A Health Ministry official, Marios Themistokleous said Greece will receive 419,250 Pfizer vaccine doses by the end of January 2021 and another 333,450 in February. At the end of March, the country will have received a total of 1,255,800 million doses.
The government aims to have vaccinated 85,000 people by the end of January 2021, said Kathimerini and after the Pfizer-BioNTech version expects to get 240,000 doses from Moderna, a company based in Cambridge, Mass., which can be kept in a refrigerator and needs only one shot.
Greek authorities also expect 500,000 doses of AstraZeneca’s at the end of January, followed by another 800,000 at the end of February, 1,500,000 at the end of March and 2,200,000 doses in April.
But that vaccine’s trials showed only 62 percent effectiveness although company officials said it’s 100 percent effective against the most serious cases of the Coronavirus.

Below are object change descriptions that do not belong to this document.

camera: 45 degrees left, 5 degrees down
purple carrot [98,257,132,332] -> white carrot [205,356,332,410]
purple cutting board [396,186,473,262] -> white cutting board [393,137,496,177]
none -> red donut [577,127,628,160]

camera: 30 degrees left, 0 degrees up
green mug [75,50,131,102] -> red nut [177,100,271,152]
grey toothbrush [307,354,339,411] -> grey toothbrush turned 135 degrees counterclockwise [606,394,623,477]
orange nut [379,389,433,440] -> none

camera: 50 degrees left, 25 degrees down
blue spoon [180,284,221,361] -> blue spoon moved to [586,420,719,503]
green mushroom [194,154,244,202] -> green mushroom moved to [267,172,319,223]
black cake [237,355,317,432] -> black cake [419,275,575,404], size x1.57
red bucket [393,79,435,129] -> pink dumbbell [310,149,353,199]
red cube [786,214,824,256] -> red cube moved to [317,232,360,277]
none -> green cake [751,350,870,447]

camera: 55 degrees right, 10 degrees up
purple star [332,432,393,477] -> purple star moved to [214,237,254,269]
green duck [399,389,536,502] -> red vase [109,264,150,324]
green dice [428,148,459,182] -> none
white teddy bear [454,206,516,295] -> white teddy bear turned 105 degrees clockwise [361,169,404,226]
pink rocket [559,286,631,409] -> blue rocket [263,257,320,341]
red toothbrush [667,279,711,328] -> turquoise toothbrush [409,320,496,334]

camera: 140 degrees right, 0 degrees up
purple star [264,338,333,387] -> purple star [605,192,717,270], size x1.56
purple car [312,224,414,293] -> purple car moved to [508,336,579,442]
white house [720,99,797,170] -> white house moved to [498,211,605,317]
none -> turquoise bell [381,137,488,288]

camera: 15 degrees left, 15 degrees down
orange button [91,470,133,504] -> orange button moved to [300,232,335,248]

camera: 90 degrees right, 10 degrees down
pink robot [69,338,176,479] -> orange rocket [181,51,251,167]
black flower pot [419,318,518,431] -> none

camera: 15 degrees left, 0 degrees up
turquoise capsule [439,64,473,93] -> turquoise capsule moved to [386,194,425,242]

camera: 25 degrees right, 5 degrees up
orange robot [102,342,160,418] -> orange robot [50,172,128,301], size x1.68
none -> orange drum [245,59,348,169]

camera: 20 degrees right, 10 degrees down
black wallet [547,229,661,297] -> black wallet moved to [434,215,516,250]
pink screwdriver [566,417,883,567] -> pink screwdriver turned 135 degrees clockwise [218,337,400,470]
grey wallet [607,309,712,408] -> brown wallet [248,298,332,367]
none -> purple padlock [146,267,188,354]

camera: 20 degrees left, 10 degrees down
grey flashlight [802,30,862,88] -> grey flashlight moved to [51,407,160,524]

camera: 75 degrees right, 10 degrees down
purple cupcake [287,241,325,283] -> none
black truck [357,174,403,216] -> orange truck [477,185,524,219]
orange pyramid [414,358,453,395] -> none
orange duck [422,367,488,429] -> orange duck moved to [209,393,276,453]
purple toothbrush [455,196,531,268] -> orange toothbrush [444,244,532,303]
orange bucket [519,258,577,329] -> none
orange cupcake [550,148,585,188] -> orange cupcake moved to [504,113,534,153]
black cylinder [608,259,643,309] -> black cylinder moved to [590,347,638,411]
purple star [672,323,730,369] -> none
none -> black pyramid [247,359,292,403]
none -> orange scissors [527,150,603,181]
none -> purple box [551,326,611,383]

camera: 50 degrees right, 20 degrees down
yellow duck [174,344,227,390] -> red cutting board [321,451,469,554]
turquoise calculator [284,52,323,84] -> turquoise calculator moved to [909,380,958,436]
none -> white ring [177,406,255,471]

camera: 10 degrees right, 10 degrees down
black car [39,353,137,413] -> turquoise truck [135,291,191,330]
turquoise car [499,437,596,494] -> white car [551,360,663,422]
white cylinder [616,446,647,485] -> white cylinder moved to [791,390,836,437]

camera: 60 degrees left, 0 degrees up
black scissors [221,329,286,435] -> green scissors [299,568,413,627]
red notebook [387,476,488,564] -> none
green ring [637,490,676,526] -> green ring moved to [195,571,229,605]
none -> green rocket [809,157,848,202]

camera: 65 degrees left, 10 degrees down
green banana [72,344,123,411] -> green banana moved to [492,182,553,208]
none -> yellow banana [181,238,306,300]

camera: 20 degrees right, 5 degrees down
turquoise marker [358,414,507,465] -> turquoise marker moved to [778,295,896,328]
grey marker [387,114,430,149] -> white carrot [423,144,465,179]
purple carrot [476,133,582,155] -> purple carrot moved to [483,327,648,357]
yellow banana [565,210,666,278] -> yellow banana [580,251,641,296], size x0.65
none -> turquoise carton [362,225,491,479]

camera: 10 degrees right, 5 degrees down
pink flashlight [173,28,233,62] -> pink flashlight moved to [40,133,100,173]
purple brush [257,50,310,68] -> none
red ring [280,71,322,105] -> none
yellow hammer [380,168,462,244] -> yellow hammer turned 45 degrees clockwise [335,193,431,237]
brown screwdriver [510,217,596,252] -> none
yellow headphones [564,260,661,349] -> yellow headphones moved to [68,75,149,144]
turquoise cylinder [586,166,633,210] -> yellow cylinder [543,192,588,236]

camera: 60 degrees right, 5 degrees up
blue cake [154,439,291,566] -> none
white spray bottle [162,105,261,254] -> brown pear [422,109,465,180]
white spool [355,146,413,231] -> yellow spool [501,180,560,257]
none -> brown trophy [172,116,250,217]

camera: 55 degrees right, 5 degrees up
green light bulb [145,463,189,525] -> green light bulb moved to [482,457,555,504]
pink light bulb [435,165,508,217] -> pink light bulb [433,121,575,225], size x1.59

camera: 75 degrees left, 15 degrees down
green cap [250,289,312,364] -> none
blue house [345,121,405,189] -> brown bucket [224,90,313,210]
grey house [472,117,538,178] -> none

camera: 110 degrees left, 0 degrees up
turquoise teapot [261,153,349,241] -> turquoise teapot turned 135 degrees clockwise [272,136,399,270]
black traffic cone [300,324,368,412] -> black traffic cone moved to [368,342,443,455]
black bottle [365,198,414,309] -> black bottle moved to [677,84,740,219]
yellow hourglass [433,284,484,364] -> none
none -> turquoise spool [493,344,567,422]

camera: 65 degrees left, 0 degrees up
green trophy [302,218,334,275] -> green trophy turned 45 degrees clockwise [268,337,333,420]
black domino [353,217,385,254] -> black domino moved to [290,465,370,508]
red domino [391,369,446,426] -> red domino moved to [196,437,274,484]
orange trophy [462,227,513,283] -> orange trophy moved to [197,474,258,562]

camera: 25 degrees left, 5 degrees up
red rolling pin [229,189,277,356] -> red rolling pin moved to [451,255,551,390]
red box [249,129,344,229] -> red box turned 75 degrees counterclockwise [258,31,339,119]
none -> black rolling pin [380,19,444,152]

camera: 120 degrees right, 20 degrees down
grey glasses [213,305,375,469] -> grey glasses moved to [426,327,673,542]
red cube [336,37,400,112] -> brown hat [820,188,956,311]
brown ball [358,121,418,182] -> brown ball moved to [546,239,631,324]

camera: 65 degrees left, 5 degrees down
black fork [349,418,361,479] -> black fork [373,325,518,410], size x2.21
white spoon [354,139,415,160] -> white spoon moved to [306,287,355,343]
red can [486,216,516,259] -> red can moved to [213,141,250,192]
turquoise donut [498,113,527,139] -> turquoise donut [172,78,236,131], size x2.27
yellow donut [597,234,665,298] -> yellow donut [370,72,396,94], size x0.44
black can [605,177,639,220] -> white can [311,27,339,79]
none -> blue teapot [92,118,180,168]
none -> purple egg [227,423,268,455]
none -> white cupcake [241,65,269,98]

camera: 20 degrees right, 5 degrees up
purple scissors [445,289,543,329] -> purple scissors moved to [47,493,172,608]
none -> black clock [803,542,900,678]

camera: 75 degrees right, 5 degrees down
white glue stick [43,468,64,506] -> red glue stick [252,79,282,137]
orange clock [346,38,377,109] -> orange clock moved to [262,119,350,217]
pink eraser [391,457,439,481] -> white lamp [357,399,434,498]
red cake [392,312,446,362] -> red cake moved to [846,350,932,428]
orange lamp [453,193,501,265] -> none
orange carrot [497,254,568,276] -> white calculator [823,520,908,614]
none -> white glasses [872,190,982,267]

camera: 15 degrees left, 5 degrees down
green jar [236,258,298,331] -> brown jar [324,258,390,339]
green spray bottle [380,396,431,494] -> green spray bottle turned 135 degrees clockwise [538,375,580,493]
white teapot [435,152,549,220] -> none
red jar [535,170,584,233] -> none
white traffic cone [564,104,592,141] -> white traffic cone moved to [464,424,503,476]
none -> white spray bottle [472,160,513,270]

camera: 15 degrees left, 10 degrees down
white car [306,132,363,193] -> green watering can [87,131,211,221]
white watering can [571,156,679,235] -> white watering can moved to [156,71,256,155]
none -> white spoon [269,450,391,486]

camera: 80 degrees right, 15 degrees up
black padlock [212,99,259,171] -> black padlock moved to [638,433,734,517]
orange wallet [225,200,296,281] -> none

The other vaccines are 95 percent effective but the government said people will not be allowed to pick which one they prefer and other vaccines are expected to follow from Frances’s Sanofi, Johnson & Johnson in the United States and Curevac in Germany as health officials said at least 70 percent of the country’s population of 10,423,054 people – or 7,296,137 people – must be inoculated to overcome the pandemic.
But according to the government’s figures there will be enough vaccines for only 4,367,900, almost three million too short to bring the herd immunity needed to defeat the Coronavirus unless more vaccines keep coming in 2021.